Trib Total Media TV writer Rob Owen offers a viewing tip for the coming week.
In the third-season premiere of Netflix’s glass-blowing competition series “Blown Away,” streaming Friday, John Sharvin of Morningside does not get a winner’s edit.
With twinkly music playing under his interview segments, it’s more of a can-this-goofball-make-it-past-the-first-episode edit. But, viewers may be surprised.
Sharvin, studio manager at Pittsburgh Glass Center in Garfield, said he entered the competition as an underdog.
“That first episode, I was like, man, what the heck did I get myself into here?” Sharvin said. “I struggled that episode. It was so hot, and things just didn’t go well. I didn’t make good work. It was not good. I knew it.”
Sharvin, 33, said “Blown Away” gave contestants no time to settle into their new workspace on the show’s set in Hamilton, Ontario.
“I like getting used to a space first, and, especially when making art, it’s very challenging to walk into a brand-new space with a brand-new assistant that you’ve never worked with,” he said. “They’re throwin’ so much stuff out right at the get-go. And you’re like, ‘Oh my gosh, we’re starting?’ … I was just not comfortable the entire time. That was the biggest challenge.”
Sharvin said he applied to “Blown Away” after a difficult year when his fiancée broke up with him and he lost all of his remaining grandparents.
“I was a little bit lost in the world, and I figured why not try something kind of stupid,” Sharvin said.”I had to change something, and this seemed like it might be a good way of making some change happen.”
He also saw going on the show as a way to get his artwork seen by a larger audience.
“Most in the glass community know me as a technician first, the guy who builds you the doohickey you need or fixes the equipment,” Sharvin said. “I wanted to show I also make artwork. I think it’s not bad, and I wanted to show as many people my artistic side more than anything else.”
On “Blown Away,” Sharvin mentions his mid-college switch from studying engineering to a career in the arts. He said he initially pursued studies in nanotechnology engineering because he excelled at math, but quickly found it “really boring.”
“I always enjoyed doing ceramics and doing stuff with my hands. I like building stuff,” Sharvin said. “Glass scratches that itch for me of being very mathematical because I have to build a lot. You have to make your own tools and figure out how to make them work, even in the glass shop. Also, there (are) steps involved, but you have to put creativity behind the building. And it was a really great blend of both sides of my brain. And it was really hard. I really like challenges. So doing something that was really hard for me was really good for me.”

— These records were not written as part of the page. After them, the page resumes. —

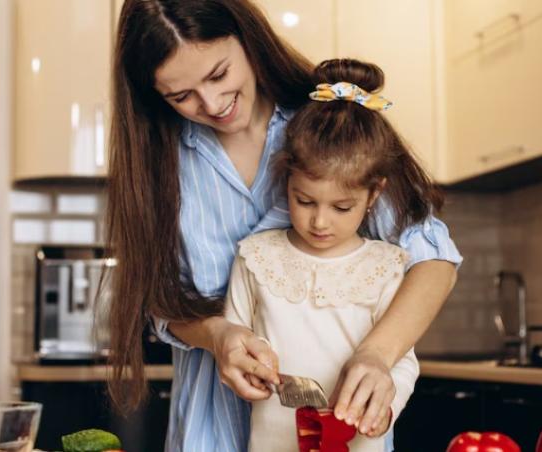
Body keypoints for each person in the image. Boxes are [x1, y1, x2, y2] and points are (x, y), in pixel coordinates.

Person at [104, 1, 463, 451]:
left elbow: (435, 259)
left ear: (247, 38)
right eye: (181, 96)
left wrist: (377, 356)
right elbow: (159, 304)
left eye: (218, 75)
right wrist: (218, 335)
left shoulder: (332, 125)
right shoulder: (157, 160)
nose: (211, 104)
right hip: (208, 430)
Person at [224, 58, 432, 452]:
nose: (320, 222)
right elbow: (236, 343)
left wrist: (384, 407)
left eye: (342, 208)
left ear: (374, 195)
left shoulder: (385, 267)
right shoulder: (255, 258)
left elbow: (403, 361)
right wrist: (248, 371)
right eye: (304, 201)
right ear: (287, 181)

He also values the teamwork required.
“The amount of community that is needed to actually make your work really drew me to it,” Sharvin said of glass-making. “It’s very team-oriented. I always work with a partner or in teams of three. And you get to play with flame throwers and gooey lava all day. It’s amazing.”
Sharvin transferred from Purdue University to Ohio State University, graduating in 2012 with a bachelor’s of fine arts with a concentration in glass. After a few years working at Hawk Galleries in Columbus, Ohio, near where he grew up, he began as a technician apprentice at the Pittsburgh Glass Center in 2014. Sharvin builds and repairs equipment and facilitates making glass. But he doesn’t always have time to blow glass himself.
“If I blow glass, I do it here at the Pittsburgh Glass Center, so I have to come back to work to make artwork, which is daunting some days,” Sharvin said, noting he did try to blow more glass before he left to film “Blown Away” in late September 2021.
Selected to be one of 10 contestants vying for $60,000 and a residency at Corning Museum of Glass in Corning, N.Y., Sharvin gets judged in one episode by his Pittsburgh Glass Center boss, Chris Clarke, PGC’s director of operations. (Heather McElwee, the Randi L. Van V. Dauler Jr. executive director of PGC, was a guest judge in the show’s second season).
“He’s my most direct boss and, yeah, it was kind of intimidating,” Sharvin said. “Blown Away” does not disclose their relationship in Clarke’s episode.
“That’s the glass world in general: We all kind of know each other. It’s not a very large world, so it’s impossible not to run into someone you know in the field. Going into the show, I knew three of the other contestants pretty well.”
PGC will host a free “Blown Away” watch party and glass-blowing demonstration from 5 to 9 p.m. Friday. It is open to the public.
Sharvin will depart PGC at the end of July to pursue making glass full time. He sells his creations, including barware and ornaments, on his website at johnsharvin.com. He also accepts glass artwork commissions.
“I have a girlfriend who also blows glass, and we’ve been working on some new projects and we have some shows coming up,” Sharvin said. “I only get into the shop (to blow glass) once every two weeks right now, but that will change pretty soon when I can get in there three to four days a week.”